Le théâtre de Louise Michel
Dès son retour de Nouvelle-Calédonie, Louise Michel reprend ses activités de militante politique et se consacre à ce qui l’a toujours intéressée : le théâtre.
Sa première pièce, Nadine, est un mélodrame dans le goût du temps. L’intrigue s’organise autour d’un héros, Bakounine, aimé de deux femmes, qui mène la révolte dans la République de Cracovie en 1846. La pièce est riche en coups de théâtre, intrigues croisées et rebondissements. Elle est créée par Maxime Lisbonne au théâtre des Bouffes du Nord le 29 avril 1882. Elle soulève un énorme enthousiasme chez les communards. À travers la révolte polonaise, Louise parle de la Commune. La pièce a un grand retentissement, elle est suivie de près par la police. Elle compte une dizaine de représentations. C’est un théâtre populaire qui permet à des militants de se retrouver et de puiser des forces dans le spectacle.
À la fin du mois de mars 1883, Louise Michel est arrêtée au cours d ‘une manifestation d’ouvriers sans travail qui se termine par le pillage d’une boulangerie. Elle connaît alors des années de prison, de Saint-Lazare à la centrale de Clermont d’où elle sort en 1886. Elle se réjouit pendant sa détention d’avoir eu du temps pour écrire. Sa nouvelle pièce est représentée aux théâtres des Batignolles, de Montmartre et des Folies-Voltaire. Louise Michel se plaint des modifications que la censure a imposé à sa pièce, en effet jusqu’en 1906 toutes les pièces de théâtre devaient être supervisées par la censure avant d’être jouées.

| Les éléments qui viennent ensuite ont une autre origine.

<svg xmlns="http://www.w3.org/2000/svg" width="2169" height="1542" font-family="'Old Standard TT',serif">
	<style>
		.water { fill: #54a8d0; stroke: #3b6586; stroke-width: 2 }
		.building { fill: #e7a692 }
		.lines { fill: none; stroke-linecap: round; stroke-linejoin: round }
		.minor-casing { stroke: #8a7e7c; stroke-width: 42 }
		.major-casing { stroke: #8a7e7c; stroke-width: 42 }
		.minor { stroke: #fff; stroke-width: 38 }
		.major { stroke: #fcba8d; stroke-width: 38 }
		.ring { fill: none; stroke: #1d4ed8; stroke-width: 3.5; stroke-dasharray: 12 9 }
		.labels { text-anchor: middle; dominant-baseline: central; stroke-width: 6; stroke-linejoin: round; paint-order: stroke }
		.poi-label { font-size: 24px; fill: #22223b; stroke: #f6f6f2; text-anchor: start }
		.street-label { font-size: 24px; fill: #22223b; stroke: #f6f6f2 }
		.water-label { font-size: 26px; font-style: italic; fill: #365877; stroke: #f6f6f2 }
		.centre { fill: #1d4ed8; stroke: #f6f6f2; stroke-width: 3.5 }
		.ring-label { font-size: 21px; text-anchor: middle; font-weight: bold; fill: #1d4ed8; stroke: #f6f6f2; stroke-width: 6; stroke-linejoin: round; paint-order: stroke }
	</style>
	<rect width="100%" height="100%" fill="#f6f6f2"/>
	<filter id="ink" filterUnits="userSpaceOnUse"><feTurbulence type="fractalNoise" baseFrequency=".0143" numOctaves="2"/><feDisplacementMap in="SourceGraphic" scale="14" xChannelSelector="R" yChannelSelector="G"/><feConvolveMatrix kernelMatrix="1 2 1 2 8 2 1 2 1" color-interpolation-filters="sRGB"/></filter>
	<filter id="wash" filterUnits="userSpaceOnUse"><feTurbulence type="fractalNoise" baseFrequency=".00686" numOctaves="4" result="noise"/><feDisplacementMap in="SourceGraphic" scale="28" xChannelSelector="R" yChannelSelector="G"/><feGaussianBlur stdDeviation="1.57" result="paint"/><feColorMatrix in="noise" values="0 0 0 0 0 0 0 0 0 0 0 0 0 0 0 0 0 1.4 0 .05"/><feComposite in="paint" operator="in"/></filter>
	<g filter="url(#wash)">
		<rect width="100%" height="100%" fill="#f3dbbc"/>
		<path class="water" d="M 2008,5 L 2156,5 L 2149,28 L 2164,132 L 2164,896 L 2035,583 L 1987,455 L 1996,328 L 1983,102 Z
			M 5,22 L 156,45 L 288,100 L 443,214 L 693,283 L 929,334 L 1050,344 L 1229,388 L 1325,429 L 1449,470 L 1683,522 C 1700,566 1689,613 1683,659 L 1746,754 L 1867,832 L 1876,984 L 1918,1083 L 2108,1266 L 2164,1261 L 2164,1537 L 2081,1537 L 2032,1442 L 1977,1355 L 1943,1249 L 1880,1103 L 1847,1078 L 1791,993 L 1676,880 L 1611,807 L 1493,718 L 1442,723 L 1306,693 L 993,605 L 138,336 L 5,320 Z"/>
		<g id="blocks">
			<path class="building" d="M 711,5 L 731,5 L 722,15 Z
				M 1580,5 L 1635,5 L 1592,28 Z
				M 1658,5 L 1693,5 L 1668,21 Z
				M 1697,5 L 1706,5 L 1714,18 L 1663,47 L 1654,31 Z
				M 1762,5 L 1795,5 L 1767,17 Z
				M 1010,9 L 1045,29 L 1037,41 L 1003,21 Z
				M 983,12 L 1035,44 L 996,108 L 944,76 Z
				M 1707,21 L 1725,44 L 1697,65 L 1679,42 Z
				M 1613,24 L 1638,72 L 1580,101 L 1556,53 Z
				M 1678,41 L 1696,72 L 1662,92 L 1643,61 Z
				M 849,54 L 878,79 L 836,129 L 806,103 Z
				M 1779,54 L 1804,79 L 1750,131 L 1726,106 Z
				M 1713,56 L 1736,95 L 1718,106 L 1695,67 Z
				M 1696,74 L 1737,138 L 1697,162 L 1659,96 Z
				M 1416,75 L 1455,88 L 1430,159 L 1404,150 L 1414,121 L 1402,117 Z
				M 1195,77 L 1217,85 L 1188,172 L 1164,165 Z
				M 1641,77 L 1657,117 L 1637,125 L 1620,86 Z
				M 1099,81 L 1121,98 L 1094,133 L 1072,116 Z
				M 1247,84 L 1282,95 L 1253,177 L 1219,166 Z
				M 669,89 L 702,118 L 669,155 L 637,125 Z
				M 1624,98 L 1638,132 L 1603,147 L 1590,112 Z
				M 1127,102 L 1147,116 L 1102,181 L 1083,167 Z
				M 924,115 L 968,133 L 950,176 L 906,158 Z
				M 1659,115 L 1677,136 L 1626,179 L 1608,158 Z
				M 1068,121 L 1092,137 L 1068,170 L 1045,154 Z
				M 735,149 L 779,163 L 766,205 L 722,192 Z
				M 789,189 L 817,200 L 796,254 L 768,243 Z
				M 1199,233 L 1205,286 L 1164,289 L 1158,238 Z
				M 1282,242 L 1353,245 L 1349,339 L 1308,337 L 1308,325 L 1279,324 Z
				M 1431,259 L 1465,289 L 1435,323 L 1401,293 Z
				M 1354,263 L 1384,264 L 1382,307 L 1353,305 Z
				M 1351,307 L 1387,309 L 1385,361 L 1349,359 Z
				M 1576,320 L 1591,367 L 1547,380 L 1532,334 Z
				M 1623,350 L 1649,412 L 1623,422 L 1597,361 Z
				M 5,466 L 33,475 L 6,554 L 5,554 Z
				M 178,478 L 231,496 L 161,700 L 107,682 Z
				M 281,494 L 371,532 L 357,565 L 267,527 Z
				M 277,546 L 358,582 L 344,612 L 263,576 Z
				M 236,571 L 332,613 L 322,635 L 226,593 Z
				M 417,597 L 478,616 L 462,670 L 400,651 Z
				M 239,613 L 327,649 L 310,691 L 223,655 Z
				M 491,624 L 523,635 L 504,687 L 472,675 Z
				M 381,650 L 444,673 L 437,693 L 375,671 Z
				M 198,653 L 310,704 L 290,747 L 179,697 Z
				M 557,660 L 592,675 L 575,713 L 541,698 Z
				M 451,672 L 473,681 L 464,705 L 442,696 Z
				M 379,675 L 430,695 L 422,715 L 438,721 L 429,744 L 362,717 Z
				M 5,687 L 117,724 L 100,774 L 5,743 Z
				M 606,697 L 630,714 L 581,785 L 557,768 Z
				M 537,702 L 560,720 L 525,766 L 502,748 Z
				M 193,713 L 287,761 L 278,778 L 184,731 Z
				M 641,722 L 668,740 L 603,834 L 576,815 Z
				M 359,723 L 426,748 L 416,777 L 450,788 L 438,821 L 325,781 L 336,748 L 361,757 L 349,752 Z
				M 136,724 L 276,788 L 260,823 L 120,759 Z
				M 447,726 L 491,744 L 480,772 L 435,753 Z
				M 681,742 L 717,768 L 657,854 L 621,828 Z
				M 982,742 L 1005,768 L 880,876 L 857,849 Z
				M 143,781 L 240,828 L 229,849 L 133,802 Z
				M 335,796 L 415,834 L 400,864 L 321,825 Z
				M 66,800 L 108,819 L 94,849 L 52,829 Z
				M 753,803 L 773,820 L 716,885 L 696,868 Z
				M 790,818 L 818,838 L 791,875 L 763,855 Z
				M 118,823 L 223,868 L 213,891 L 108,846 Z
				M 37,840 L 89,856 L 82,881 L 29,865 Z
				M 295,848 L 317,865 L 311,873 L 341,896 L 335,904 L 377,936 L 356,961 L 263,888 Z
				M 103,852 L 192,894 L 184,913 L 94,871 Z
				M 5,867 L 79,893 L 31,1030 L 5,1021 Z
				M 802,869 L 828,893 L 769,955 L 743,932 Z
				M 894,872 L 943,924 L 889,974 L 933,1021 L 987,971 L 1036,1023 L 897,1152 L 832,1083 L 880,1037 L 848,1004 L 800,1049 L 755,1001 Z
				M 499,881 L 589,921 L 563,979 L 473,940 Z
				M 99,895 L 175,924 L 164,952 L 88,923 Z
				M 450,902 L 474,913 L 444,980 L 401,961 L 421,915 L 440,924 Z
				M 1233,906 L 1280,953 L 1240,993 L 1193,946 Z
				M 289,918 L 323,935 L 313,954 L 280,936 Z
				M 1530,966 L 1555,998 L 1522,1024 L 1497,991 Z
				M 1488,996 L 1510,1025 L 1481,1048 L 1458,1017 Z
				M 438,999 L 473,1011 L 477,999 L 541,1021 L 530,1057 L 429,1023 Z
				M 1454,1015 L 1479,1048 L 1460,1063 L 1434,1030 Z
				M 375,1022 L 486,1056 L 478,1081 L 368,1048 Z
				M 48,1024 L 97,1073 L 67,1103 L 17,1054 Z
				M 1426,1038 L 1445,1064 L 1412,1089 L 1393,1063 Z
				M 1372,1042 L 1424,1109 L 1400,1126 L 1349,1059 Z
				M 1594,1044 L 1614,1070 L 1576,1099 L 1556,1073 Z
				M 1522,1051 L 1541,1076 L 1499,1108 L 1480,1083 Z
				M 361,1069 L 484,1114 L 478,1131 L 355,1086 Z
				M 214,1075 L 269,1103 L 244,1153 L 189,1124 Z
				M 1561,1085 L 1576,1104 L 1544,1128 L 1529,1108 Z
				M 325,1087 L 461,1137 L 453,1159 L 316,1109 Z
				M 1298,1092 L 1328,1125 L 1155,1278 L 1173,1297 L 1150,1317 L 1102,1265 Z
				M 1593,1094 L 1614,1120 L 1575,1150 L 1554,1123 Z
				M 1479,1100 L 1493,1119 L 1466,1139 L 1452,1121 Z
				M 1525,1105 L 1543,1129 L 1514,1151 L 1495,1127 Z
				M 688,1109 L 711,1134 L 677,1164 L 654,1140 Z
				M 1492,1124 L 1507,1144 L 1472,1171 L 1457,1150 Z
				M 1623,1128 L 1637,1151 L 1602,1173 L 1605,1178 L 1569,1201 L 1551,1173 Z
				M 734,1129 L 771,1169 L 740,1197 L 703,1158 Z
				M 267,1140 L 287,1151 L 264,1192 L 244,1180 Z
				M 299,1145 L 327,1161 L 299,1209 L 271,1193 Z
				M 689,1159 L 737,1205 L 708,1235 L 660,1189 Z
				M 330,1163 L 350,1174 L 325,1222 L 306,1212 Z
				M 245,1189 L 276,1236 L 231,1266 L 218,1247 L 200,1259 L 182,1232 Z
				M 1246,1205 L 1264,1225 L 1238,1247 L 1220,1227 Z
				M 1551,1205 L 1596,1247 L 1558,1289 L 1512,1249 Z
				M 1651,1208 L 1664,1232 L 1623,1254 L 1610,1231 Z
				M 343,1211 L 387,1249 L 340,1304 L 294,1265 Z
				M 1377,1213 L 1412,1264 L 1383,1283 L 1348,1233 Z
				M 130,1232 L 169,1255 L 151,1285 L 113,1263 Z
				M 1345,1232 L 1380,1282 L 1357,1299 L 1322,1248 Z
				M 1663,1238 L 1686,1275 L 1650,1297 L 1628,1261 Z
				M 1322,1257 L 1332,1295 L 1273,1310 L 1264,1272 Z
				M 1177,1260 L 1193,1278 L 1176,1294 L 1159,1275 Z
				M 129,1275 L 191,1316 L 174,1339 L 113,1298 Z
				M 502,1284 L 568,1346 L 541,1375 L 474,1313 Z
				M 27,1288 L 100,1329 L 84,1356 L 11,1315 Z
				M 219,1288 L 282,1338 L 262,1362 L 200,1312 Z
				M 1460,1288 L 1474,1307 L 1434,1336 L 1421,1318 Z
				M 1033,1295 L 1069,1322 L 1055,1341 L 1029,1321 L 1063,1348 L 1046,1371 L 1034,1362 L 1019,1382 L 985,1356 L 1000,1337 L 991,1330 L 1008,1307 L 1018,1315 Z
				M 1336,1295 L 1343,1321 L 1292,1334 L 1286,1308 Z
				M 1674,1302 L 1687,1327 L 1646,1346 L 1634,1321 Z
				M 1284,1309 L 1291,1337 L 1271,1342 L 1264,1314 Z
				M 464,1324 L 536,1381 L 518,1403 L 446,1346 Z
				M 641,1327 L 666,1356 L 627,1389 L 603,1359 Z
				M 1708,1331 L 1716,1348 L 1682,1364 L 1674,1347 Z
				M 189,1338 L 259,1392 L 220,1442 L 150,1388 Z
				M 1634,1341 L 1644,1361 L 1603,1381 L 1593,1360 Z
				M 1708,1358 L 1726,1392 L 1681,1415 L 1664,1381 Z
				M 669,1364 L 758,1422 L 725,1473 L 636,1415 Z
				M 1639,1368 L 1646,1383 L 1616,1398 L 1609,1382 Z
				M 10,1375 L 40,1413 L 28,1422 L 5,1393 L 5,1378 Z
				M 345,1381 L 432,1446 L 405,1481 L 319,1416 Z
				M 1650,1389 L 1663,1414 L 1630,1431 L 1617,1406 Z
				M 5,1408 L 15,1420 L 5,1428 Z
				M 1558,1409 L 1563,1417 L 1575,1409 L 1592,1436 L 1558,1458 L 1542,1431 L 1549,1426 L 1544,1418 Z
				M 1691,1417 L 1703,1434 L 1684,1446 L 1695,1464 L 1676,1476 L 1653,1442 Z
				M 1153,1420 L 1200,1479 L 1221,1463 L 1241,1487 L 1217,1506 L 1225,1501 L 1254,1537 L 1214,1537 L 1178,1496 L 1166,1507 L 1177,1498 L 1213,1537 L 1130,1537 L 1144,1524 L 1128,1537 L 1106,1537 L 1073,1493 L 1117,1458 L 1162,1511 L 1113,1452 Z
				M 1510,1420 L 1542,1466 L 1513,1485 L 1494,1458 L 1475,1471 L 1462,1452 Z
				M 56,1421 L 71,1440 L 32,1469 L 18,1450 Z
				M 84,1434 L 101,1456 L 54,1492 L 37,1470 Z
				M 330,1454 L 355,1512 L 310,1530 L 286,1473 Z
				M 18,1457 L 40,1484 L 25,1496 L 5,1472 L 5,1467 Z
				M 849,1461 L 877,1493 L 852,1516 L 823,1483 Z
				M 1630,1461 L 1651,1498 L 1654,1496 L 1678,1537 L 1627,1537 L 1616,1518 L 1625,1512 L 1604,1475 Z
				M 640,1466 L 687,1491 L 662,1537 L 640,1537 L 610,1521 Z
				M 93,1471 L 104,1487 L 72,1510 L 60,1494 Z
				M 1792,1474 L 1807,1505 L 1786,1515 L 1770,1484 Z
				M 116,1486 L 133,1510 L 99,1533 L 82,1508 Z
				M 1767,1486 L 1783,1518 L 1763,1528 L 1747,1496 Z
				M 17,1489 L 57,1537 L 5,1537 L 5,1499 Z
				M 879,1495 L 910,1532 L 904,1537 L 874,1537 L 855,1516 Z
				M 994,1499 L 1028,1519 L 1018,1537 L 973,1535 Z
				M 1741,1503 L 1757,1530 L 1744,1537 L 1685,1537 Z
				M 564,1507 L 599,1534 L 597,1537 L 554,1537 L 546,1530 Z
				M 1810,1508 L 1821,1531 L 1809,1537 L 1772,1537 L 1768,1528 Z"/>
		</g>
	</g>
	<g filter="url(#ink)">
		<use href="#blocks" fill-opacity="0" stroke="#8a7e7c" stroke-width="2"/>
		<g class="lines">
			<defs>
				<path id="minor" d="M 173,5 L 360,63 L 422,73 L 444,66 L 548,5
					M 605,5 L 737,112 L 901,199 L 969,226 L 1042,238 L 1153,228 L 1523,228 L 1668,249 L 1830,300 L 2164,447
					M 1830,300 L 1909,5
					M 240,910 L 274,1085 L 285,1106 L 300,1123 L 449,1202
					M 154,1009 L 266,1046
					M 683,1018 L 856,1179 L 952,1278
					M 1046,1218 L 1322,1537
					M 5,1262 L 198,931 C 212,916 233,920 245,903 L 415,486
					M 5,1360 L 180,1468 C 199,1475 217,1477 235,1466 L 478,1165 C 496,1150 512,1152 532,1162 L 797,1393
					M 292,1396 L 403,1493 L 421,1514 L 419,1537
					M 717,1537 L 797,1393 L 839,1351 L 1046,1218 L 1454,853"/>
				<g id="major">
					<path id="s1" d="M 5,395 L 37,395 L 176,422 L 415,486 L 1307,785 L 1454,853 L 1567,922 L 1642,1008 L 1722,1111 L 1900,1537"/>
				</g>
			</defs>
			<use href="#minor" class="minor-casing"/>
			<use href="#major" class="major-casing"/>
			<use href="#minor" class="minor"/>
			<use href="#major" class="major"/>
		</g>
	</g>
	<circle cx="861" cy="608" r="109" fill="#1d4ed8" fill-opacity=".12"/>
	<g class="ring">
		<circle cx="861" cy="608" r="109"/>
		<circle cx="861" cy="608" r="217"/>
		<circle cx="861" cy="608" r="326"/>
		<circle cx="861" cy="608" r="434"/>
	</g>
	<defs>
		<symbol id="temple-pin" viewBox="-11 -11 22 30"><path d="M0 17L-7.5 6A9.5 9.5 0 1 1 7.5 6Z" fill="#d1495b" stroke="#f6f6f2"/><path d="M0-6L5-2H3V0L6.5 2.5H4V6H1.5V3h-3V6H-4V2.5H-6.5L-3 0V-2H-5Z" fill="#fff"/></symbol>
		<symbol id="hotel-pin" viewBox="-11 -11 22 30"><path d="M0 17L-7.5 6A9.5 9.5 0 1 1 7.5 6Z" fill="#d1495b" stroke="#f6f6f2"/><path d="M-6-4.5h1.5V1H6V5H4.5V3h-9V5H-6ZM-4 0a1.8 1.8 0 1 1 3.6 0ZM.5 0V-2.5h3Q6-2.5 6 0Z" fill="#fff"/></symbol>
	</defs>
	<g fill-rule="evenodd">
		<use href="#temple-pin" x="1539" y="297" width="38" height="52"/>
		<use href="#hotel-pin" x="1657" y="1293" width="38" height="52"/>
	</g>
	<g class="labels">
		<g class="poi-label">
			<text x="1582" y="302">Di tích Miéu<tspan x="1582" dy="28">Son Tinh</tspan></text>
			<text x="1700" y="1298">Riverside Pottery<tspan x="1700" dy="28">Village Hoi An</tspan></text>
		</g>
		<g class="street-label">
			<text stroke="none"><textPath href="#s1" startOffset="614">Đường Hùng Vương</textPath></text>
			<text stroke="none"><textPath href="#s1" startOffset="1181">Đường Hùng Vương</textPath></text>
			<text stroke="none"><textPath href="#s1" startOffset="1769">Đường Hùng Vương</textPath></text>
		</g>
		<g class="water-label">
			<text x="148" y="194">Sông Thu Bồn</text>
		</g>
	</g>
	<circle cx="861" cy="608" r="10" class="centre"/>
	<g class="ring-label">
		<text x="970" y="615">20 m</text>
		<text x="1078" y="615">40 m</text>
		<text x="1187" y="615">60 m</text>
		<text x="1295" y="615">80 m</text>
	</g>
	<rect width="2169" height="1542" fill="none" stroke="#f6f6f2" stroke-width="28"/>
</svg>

Le coq rouge se déroule en France. s six actes mènent de la montagne aux mines de charbon du Nord en passant par la gare de Lyon et la prison Saint-Lazare. Les scènes sont courtes et les changements de lieux fréquents, les caractères des personnages sont tranchés, bons ou méchants. couple central est uni par une affection fraternelle et leur lutte pour la vérité et la justice. Louise Michel témoigne dans cette pièce de sa tendresse pour les petites gens et en particulier pour les femmes. Comme toujours les représentations sont surveillées par la police. Souvent l’auteure se déplace pour présenter sa pièce. Ces spectacles sont l’occasion de quêter pour les pauvres et les grévistes. C’est la seule pièce de Louise Michel a avoir été publiée, les textes de ses autres pièces sont aux archives de la censure.
En 1890 Louise Michel, qui était à Londres, adresse au directeur du théâtre de la Villette le manuscrit de sa dernière pièce, La grève. Elle lui laisse toute liberté pour la monter, mais se réserve le droit de statuer sur les modifications imposées par la censure. Le thème de la pièce est la dénonciation du système capitaliste. Les puissances de l’argent sont incarnées par une femme, qui exprime avec lucidité la stratégie des grands patrons capitalistes. La grève est un mélodrame historique d’inspiration polonaise. Le public se presse au théâtre de la Villette. La police rend compte le 20 décembre 1890 de la présence de 700 à 800 spectateurs dont 250 anarchistes. Aux entr’actes on chante des chants anarchistes et à la sortie La Carmagnole.
Les pièces néo-romantiques de Louise Michel avec leurs intrigues, leur pathos, leurs moments de lyrisme et leurs interventions musicales s’adressent à la sensibilité des spectateurs en leur présentant une vision idéalisée de leur lutte. Elles jouent un rôle important dans le rassemblement des anarchistes.